● DIRECTIVE: Present every line of text in the records below as a single numbered list, omitting any blank lines. Leave the pictures out of the answer.
_ _ _ _
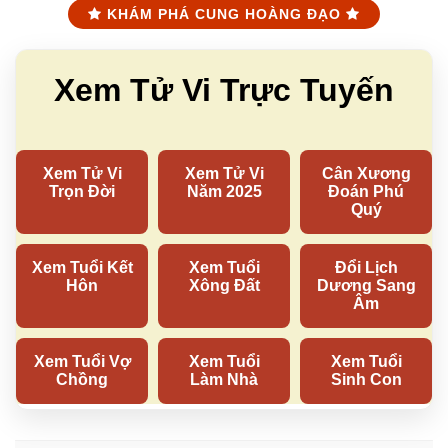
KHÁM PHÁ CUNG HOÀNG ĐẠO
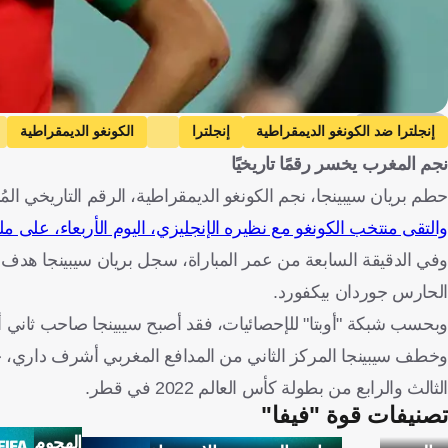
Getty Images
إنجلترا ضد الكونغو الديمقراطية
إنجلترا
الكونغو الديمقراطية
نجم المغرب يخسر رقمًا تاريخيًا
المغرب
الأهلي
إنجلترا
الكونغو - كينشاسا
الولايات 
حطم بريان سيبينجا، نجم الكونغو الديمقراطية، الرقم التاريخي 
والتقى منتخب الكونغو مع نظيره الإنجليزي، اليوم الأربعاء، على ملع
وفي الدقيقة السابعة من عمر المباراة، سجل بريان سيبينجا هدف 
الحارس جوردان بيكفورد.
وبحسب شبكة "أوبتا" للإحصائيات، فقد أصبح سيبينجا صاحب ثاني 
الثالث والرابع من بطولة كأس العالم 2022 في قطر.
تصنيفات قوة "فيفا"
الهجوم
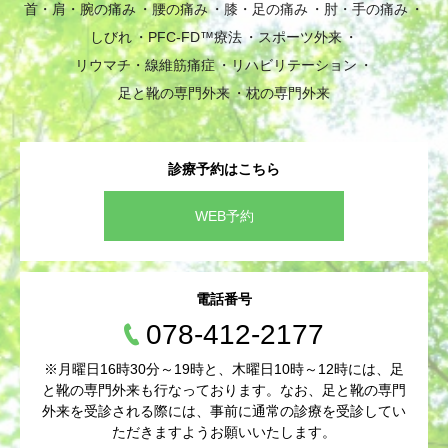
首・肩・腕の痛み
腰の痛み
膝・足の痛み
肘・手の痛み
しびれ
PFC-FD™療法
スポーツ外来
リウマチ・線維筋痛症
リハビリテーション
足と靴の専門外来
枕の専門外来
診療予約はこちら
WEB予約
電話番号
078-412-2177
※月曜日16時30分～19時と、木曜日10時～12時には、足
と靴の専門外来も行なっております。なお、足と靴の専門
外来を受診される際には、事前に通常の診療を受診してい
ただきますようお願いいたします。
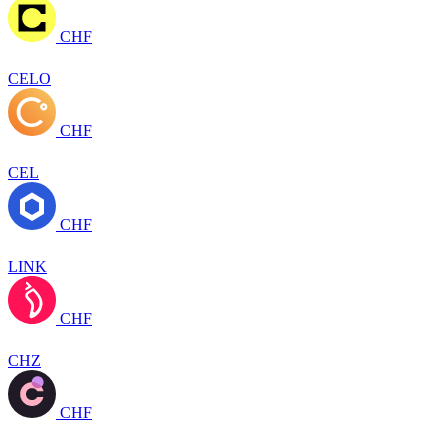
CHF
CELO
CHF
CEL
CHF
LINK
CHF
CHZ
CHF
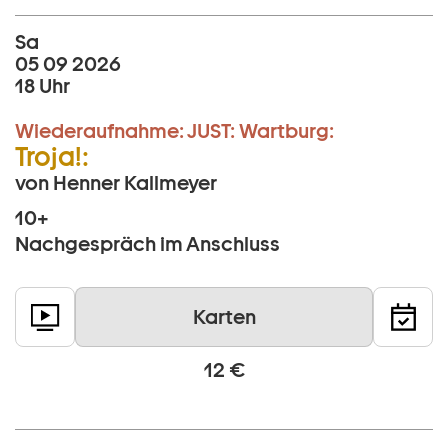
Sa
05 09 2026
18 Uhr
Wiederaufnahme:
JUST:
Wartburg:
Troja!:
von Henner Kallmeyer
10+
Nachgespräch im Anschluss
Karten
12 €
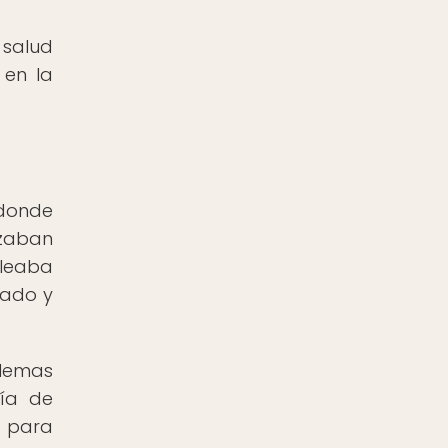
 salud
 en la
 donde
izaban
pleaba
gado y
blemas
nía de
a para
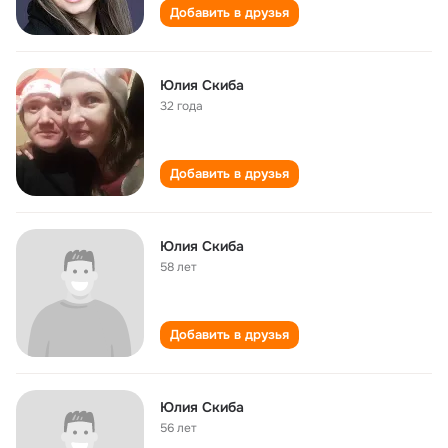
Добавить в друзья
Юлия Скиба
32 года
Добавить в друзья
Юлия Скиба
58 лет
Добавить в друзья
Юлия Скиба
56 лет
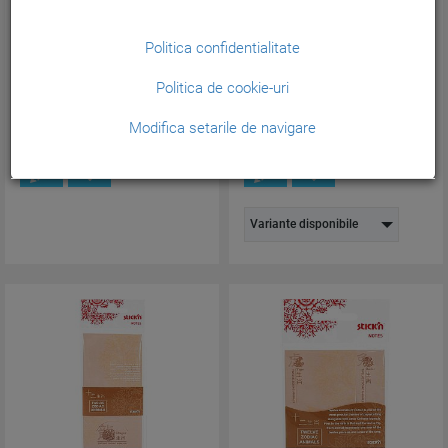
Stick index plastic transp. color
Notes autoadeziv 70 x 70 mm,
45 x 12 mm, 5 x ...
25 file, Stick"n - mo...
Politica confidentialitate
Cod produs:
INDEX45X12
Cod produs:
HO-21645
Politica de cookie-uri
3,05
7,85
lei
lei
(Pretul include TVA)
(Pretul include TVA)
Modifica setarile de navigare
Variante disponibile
_ _ _ _
● ANSWER SPACE:
1. KHÁM PHÁ CUNG HOÀNG ĐẠO
2. Getty Images
3. إنجلترا ضد الكونغو الديمقراطية
4. إنجلترا
5. الكونغو الديمقراطية
6. نجم المغرب يخسر رقمًا تاريخيًا
7. المغرب
8. الأهلي
9. إنجلترا
10. الكونغو - كينشاسا
11. الولايات 
12. حطم بريان سيبينجا، نجم الكونغو الديمقراطية، الرقم التاريخي 
13. والتقى منتخب الكونغو مع نظيره الإنجليزي، اليوم الأربعاء، على ملع
14. وفي الدقيقة السابعة من عمر المباراة، سجل بريان سيبينجا هدف 
15. الحارس جوردان بيكفورد.
16. وبحسب شبكة "أوبتا" للإحصائيات، فقد أصبح سيبينجا صاحب ثاني 
17. الثالث والرابع من بطولة كأس العالم 2022 في قطر.
18. تصنيفات قوة "فيفا"
19. الهجوم
20. 首・肩・腕の痛み
21. 腰の痛み
22. 膝・足の痛み
23. 肘・手の痛み
24. しびれ
25. PFC-FD™療法
26. スポーツ外来
27. リウマチ・線維筋痛症
28. リハビリテーション
29. 足と靴の専門外来
30. 枕の専門外来
31. 診療予約はこちら
32. WEB予約
33. 電話番号
34. 078-412-2177
35. ※月曜日16時30分～19時と、木曜日10時～12時には、足
36. と靴の専門外来も行なっております。なお、足と靴の専門
37. 外来を受診される際には、事前に通常の診療を受診してい
38. ただきますようお願いいたします。
39. CHF
40. CELO
41. CHF
42. CEL
43. CHF
44. LINK
45. CHF
46. CHZ
47. CHF
48. Sa
49. 05 09 2026
50. 18 Uhr
51. Wiederaufnahme:
52. JUST:
53. Wartburg:
54. Troja!:
55. von Henner Kallmeyer
56. 10+
57. Nachgespräch im Anschluss
58. Karten
59. 12 €
60.  salud
61.  en la
62.  donde
63. izaban
64. pleaba
65. gado y
66. blemas
67. nía de
68. a para
69. Добавить в друзья
70. Юлия Скиба
71. 32 года
72. Добавить в друзья
73. Юлия Скиба
74. 58 лет
75. Добавить в друзья
76. Юлия Скиба
77. 56 лет
78. Stick index plastic transp. color
79. Notes autoadeziv 70 x 70 mm,
80. 45 x 12 mm, 5 x ...
81. 25 file, Stick"n - mo...
82. Politica confidentialitate
83. Cod produs:
84. INDEX45X12
85. Cod produs:
86. HO-21645
87. Politica de cookie-uri
88. 3,05
89. 7,85
90. lei
91. lei
92. (Pretul include TVA)
93. (Pretul include TVA)
94. Modifica setarile de navigare
95. Variante disponibile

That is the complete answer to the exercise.